Abstract

We love data! I believe the love for data naturally comes from those who have worked as a sonographer and/or as a vascular technologist. As a clinician, there is always a focus on perfecting the ways of measuring anatomical structures, distances, and pathology. Besides creating diagnostic data, sonographers and vascular technologists are well trained in recording and reporting the data collected. Research data are a bit more nuanced but are nested in this same type of workflow and are very well planned. No matter your personal level of involvement in collecting research data, it is important to understand the entire research data process continuum from planning to collecting and analyzing.
Planning
The planning of a research project is a critical step in the data collection process. This phase begins with conducting a rigorous search of the published literature. The careful search of the literature preempts any sort of data collection. In Latin, the term “a priori” is used to refer to being without examination or analysis, and being conceived beforehand. 1 To have consulted the literature is vital as it helps to crystalize the actual research question. It also allows for determining the type of data collection tool that could be used as part of the research process. Pulling relevant published articles that relate to the proposed research allows for assessing how impactful other research studies have been. This established impact, based on curated research studies, helps to determine the power and effect needed to execute a compatible research study. This also provides clues as to the selection of salient variables by which to measure. Variables are categorized as nominal, ordinal, interval, and ratio. Based on this classification, varied kinds of data can be expected to be collected. When a previous data collection tool is reused, it requires permission to replicate; however, it will add to the proposed study’s rigor. Most importantly, the data collection tool has already demonstrated that it works and collects the data needed. It is possible to add questions or measures to further strengthen the tool. In addition, looking at the amount of data collected previously and the amount of participants is a great way to determine the statistical power needed for a future study. This is referred to as a power analysis.

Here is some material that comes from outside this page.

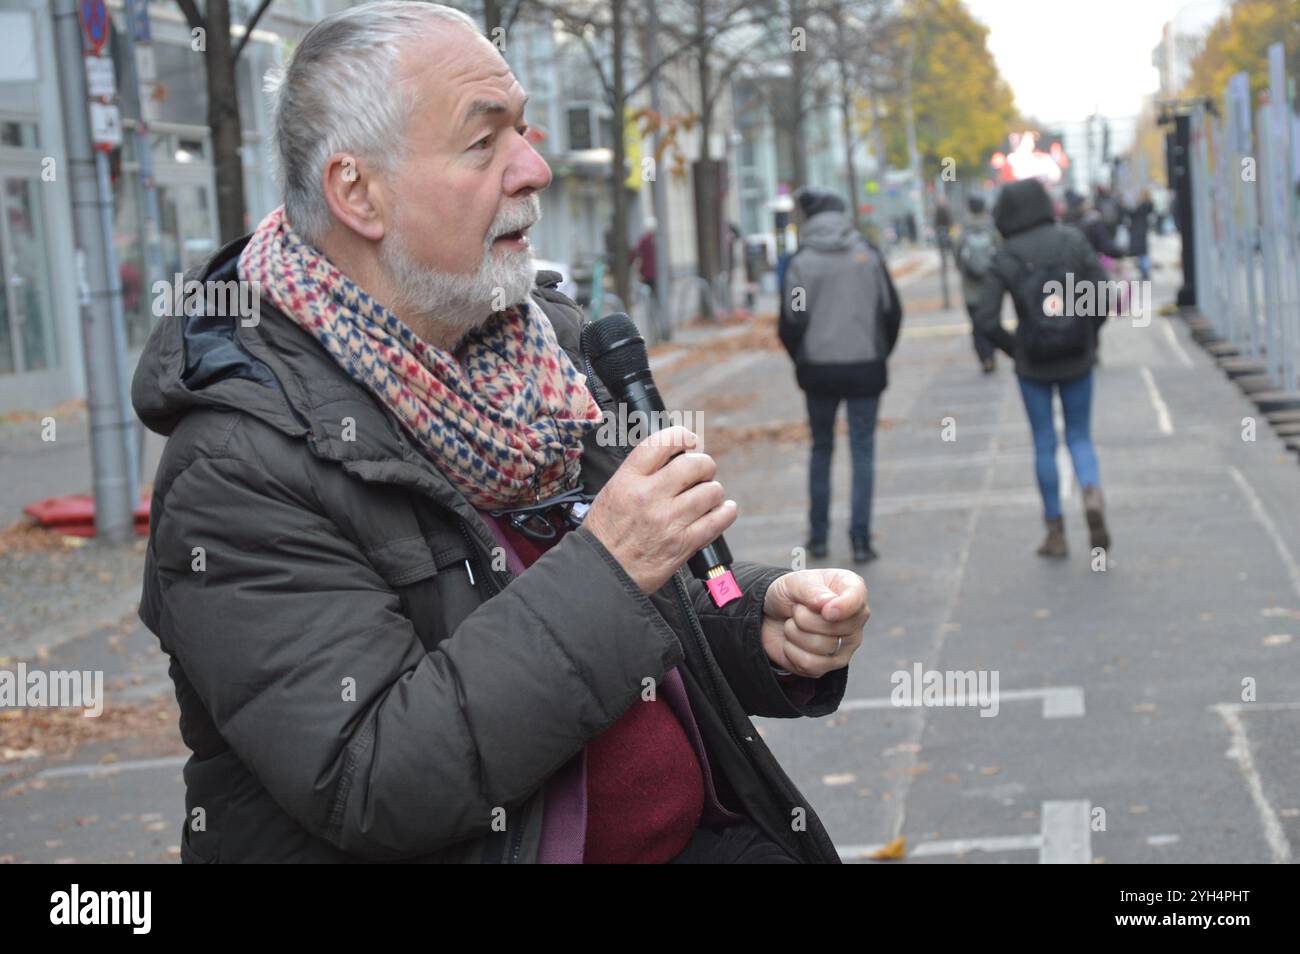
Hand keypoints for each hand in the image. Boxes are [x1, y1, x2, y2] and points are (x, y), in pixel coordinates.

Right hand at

Power refers to the probability that a significant effect is successfully detected assuming that the effect truly exists. Researchers could determine the minimum sample size required to achieve the desired statistical power (usually ≥80%) at the planning stage of a research project, which is referred to as an a priori power analysis. Researchers are able to calculate the sample size based on the desired alpha level, statistical power, appropriate statistical test (eg, t test, proportion test), and effect size (could be extracted from preliminary data). G* Power represents a convenient and publicly available tool for researchers to calculate sample size in a point-and-click manner, and it covers the most commonly used statistical tests for differences in means or proportions. 2
This in-depth review of previous research and their analysis allows for determining what type of statistical tools might be appropriate to answer the proposed research question. It also informs of next steps for collecting data, which is often referred to as the sampling plan. 3
Collecting
Once the sampling plan is set for the upcoming research project, it is now time to collect data for the variables of interest. The data collected can be either quantitative metrics or qualitative information. Like a river, the data will flow from the plan to the point at which it will be analyzed (see Figure 1). 4 It is important to put some thought into the mechanics of collecting the data. 5 The data can be recorded on a worksheet, Excel spreadsheet, or directly into a computer software (eg, REDCap). The manner in which data are recorded is important as the less copying of data from one collection method to another avoids entry errors. It is also important to build in a process of data “scrubbing” or verification. Invariably data can get transposed or missing cells can inadvertently be created. In our work, we like to use a new graduate student to carefully review and scrub the data collected. It is also important for that checking process to include going back to the original source, especially if a data collection form was used. 5

An adapted flow chart for how research data flow from conception to execution. The blue arrows denote the importance of an a priori power analysis from review of literature to final analysis.
After all the data have been verified, it is wise to review all the data as a research team and look at the overall collection. In our lab, we often create a frequency table of all the variables that were measured. This is a more involved step; however, it can help the team to spot mistakes in the data entry process.
Data Analysis
We feel that a very important first step in analysis is to just review and think about all of the data that have been collected. Personally, we refer to this as “sitting with the data” or “allowing the data to wash over you.” Allowing the researchers to contemplate the data in aggregate helps to gain comfort working with the data and builds familiarity. A biostatistician colleague recently asked us, “What is the story that the data is telling you?” Having studied the literature allows the researcher to discover what important story is being formulated. How does this new data collection compare or contrast with what was previously published? If you have achieved the power, size, and effect that were planned, the team is ready to use statistical tools to explore the data and possible relationships. It is vital to seek statistical support and preferably the same statistician who helped a priori.
Summary
Having invested the time, effort, and forethought into collecting research data pays huge dividends. I had a PhD student who had 18 variables, so you can imagine the massive amount of data that was collected. Regardless of the type of project or its size, it is important to follow these important steps for planning, collecting, and analyzing data. Although this advice may seem recursive, it establishes for the reader and the community at large that statistical rigor was embedded in the entire research process.